Mme de Maintenon à Saint-Cyr.

Les dames de Saint-Louis,--c'est ainsi qu'on appelait les religieuses de la maison de Saint-Cyr, avaient, dans le milieu de la journée, une heure de récréation qu'elles passaient ordinairement autour d'une grande table, à converser librement en travaillant à l'aiguille. Mme de Maintenon aimait à venir à ces récréations; elle y apportait son ouvrage et s'y livrait à des entretiens, à la fois spirituels et édifiants, dont la communauté appréciait le charme instructif.

Au mois de septembre 1686, le roi, relevant de maladie, vint visiter Saint-Cyr. Les demoiselles chantèrent le Te Deum, le Domine salvum fac regem, l'hymne de Lulli: Grand Dieu, sauvez le roi, Vengez le roi (dont les Anglais ont emprunté l'air à la France pour leur God save the king). Louis XIV sourit à ces frais visages, à ces coeurs pleins d'émotion et de reconnaissance. Quand il remonta en voiture, il dit avec attendrissement à Mme de Maintenon:

«Je vous remercie, madame, de tout le plaisir que vous m'avez donné.»

En 1689, il disait aux dames de Saint-Louis:

«Je ne suis pas assez éloquent pour vous bien exhorter; mais j'espère qu'à force de vous bien répéter les motifs de cette fondation, je vous persuaderai et vous engagerai à y être toujours fidèles. Je n'épargnerai ni mes visites ni mes paroles, pour peu que je les croie utiles à produire ce bel effet.»

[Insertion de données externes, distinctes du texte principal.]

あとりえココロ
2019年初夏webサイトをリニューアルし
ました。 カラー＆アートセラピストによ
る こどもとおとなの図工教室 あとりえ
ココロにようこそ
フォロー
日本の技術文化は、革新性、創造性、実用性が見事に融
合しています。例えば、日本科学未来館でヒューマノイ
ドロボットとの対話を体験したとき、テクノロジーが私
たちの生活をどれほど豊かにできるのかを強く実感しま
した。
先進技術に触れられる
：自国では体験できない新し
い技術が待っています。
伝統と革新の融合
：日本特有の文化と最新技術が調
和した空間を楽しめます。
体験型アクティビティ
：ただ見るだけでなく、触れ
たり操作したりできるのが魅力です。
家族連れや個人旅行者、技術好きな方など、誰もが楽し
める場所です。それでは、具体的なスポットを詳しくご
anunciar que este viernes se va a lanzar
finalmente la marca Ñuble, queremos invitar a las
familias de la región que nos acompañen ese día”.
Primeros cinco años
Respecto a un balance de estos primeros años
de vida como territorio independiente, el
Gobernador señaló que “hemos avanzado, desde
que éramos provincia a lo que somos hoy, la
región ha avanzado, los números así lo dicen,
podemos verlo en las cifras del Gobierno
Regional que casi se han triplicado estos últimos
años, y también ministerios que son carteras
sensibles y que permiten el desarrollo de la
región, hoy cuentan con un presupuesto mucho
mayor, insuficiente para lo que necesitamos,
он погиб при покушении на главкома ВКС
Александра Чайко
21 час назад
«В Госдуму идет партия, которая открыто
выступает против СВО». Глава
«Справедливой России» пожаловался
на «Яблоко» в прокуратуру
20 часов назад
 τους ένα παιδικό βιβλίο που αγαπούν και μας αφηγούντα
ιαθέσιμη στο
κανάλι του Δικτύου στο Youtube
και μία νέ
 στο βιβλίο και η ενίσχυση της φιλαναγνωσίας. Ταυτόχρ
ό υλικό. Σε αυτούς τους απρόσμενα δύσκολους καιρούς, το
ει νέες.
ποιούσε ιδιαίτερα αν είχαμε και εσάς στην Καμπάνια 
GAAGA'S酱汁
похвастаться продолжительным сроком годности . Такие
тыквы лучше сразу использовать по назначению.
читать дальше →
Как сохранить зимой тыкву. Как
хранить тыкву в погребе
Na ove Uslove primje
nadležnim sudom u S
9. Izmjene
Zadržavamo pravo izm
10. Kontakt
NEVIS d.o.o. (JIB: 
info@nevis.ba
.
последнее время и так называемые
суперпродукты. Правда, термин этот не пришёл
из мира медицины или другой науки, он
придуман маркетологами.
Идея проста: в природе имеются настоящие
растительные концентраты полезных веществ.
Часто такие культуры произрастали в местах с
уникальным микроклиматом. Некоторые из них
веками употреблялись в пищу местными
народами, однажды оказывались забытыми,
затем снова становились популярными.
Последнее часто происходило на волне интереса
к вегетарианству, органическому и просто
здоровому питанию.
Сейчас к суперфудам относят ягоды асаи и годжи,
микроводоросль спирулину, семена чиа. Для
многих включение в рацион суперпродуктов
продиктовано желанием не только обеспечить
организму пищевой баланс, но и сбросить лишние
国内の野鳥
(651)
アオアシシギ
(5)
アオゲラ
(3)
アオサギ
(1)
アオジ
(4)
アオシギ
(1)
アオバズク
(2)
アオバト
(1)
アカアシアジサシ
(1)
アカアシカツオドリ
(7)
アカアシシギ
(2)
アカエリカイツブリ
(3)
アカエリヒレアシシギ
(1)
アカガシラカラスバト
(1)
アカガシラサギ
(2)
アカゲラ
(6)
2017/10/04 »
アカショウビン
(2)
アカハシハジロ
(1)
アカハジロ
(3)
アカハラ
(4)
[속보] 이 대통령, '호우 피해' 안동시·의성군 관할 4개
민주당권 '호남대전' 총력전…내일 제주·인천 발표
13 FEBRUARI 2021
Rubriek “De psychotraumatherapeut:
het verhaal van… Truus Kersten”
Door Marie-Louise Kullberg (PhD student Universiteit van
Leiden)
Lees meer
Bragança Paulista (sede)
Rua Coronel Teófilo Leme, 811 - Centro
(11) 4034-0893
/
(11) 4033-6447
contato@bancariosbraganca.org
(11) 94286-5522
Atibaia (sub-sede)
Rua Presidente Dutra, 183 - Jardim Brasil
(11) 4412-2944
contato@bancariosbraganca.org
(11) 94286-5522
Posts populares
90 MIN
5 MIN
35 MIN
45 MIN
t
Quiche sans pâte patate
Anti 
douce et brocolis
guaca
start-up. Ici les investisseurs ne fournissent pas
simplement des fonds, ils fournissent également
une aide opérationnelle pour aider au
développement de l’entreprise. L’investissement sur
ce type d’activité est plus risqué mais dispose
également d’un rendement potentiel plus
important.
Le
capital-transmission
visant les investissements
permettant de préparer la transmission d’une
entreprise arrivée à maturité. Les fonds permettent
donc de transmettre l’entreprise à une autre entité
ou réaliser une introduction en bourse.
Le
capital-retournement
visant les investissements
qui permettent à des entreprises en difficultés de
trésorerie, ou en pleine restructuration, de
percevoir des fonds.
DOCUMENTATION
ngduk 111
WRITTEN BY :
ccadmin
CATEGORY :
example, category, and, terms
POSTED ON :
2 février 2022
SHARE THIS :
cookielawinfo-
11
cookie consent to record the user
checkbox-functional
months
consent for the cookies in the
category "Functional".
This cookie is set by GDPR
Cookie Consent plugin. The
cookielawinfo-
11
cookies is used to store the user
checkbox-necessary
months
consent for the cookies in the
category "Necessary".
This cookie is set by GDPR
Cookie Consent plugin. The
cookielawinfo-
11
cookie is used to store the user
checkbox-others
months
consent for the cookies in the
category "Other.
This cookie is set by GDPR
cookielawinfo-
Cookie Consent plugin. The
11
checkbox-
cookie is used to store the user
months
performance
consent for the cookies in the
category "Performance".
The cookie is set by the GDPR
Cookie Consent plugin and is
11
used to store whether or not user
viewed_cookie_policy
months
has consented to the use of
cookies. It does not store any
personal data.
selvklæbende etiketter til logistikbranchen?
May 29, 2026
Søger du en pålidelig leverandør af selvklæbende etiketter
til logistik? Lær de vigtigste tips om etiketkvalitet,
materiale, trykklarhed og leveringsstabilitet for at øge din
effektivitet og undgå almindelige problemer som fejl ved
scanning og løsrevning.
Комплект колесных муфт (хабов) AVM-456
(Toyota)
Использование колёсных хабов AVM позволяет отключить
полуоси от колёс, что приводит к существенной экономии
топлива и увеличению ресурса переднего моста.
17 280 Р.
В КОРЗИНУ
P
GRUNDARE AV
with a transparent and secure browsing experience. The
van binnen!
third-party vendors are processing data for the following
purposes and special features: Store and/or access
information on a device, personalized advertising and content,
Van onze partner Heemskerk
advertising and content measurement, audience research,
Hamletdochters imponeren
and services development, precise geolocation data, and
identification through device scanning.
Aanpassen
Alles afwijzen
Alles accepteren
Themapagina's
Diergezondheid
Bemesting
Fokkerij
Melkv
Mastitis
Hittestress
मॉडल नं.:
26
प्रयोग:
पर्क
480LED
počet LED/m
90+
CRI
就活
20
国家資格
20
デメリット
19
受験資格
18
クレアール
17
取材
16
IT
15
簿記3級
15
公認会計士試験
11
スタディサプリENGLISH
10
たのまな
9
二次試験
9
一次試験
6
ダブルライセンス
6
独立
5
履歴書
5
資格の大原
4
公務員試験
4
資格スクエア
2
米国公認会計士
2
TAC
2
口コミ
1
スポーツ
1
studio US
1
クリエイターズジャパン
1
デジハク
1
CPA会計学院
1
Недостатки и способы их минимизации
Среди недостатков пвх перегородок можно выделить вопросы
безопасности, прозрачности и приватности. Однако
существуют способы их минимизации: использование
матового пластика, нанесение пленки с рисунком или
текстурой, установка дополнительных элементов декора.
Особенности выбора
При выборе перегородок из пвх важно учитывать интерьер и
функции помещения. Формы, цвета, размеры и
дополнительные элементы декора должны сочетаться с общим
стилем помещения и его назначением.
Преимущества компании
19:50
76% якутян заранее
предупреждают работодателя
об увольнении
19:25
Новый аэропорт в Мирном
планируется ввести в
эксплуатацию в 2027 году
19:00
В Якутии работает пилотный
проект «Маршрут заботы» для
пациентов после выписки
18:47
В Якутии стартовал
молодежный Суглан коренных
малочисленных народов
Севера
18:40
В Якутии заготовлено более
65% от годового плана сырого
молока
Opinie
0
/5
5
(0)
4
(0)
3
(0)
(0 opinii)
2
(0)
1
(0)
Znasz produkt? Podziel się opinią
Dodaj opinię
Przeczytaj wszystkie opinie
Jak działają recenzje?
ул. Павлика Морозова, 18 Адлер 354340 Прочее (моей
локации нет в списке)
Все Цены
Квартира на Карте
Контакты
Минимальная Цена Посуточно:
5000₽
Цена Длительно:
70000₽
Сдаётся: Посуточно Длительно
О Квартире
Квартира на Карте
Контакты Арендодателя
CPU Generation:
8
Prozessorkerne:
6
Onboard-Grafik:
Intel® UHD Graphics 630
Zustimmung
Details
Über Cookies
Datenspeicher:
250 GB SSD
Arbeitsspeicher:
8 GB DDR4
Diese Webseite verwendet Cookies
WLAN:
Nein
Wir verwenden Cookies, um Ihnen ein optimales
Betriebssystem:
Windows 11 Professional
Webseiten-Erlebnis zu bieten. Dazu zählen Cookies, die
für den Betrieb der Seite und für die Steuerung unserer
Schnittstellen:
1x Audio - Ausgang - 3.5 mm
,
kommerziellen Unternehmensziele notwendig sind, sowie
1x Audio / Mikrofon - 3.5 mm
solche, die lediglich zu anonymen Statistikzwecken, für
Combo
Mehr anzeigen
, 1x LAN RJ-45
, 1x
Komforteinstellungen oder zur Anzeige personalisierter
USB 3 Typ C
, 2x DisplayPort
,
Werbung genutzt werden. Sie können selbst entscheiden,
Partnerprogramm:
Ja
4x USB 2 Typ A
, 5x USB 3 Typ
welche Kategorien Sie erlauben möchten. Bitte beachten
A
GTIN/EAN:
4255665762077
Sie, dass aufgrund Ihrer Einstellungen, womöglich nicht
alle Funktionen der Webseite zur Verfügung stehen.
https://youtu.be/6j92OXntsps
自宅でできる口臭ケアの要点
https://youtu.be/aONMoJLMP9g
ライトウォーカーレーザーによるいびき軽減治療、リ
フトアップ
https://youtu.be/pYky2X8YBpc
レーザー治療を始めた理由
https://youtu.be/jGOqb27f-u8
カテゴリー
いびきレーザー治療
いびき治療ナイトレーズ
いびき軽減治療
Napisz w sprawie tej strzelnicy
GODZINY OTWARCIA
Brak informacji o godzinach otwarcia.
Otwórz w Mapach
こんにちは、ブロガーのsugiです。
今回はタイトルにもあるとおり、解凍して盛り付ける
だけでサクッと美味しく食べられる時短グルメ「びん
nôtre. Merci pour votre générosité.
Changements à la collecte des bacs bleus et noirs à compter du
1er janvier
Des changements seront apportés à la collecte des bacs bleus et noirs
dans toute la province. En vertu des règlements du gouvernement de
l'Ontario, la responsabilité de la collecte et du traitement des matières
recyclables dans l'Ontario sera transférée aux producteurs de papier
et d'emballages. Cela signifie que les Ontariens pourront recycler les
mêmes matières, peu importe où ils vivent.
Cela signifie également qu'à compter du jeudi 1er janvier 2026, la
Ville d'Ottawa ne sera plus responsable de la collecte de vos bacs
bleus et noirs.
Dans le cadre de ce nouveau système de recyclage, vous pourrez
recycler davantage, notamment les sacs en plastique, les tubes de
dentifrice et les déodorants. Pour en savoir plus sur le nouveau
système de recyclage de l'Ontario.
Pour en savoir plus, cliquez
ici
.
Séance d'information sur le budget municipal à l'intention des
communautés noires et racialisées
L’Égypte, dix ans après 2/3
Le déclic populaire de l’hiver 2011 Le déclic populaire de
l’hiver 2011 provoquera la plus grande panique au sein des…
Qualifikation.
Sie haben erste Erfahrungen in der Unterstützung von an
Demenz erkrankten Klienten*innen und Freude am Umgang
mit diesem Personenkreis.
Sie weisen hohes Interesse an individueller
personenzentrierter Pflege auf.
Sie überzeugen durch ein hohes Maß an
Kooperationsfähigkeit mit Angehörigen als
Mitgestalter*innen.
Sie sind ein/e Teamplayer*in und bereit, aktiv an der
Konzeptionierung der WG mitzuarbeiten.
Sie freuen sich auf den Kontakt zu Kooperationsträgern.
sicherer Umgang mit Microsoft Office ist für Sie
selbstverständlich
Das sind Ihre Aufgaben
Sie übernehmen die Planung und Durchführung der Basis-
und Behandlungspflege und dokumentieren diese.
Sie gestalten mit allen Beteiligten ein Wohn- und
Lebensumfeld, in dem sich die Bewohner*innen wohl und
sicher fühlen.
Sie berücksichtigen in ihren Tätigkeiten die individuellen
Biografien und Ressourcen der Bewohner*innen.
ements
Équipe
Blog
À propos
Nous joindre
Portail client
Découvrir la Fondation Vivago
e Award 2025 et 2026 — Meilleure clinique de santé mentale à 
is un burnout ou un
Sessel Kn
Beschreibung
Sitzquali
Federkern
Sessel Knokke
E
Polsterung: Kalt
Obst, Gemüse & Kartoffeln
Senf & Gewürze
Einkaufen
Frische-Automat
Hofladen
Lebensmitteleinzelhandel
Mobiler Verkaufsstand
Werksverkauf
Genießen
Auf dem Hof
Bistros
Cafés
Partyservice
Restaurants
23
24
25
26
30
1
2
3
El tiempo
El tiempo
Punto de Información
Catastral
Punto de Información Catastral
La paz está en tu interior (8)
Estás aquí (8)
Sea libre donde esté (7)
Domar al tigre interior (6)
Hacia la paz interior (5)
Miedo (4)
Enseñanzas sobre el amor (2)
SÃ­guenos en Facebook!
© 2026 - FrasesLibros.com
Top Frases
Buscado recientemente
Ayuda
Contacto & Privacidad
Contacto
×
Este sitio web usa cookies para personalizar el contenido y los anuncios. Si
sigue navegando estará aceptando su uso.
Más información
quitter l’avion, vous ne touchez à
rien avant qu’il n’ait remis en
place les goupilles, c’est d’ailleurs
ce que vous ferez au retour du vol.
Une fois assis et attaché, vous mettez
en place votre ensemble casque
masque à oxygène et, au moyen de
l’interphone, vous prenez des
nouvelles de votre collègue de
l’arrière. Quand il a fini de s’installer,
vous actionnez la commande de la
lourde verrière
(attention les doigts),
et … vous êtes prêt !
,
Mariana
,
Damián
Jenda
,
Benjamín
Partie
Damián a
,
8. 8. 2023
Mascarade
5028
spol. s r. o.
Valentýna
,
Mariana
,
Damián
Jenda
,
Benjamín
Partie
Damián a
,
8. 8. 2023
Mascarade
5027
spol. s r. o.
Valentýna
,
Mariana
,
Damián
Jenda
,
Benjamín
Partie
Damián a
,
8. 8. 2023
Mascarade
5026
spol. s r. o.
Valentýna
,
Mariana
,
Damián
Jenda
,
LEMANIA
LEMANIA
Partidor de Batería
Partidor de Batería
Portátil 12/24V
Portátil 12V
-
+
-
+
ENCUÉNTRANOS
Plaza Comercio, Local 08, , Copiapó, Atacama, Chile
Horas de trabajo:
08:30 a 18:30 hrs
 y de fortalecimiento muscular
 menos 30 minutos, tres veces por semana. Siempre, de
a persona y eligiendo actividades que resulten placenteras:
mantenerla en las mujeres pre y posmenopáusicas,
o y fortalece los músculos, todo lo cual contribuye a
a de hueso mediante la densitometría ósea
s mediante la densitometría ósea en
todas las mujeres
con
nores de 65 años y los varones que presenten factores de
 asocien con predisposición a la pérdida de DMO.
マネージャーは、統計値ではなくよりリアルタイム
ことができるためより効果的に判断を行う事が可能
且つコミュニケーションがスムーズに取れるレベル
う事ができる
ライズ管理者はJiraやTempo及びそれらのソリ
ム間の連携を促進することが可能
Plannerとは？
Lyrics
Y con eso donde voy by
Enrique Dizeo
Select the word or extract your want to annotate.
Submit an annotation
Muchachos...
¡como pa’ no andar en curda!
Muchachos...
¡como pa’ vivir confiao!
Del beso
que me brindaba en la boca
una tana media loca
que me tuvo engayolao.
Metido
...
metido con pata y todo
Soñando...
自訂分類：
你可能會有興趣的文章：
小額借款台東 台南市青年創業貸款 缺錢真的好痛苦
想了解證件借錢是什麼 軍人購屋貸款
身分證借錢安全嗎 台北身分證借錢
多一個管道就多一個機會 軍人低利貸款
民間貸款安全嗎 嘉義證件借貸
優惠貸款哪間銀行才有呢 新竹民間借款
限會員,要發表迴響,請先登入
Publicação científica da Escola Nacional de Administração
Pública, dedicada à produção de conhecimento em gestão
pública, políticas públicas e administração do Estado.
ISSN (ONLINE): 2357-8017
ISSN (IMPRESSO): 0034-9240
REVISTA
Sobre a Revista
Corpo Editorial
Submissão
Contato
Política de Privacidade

Pour Louis XIV, Saint-Cyr était une consolation et une expiation, une oeuvre de religion et de patriotisme, un hommage à Dieu et à la France.

«Ce qui me plaît dans les dames de Saint-Cyr, disait-il, c'est qu'elles aiment l'État, quoiqu'elles haïssent le monde; elles sont bonnes religieuses et bonnes Françaises.»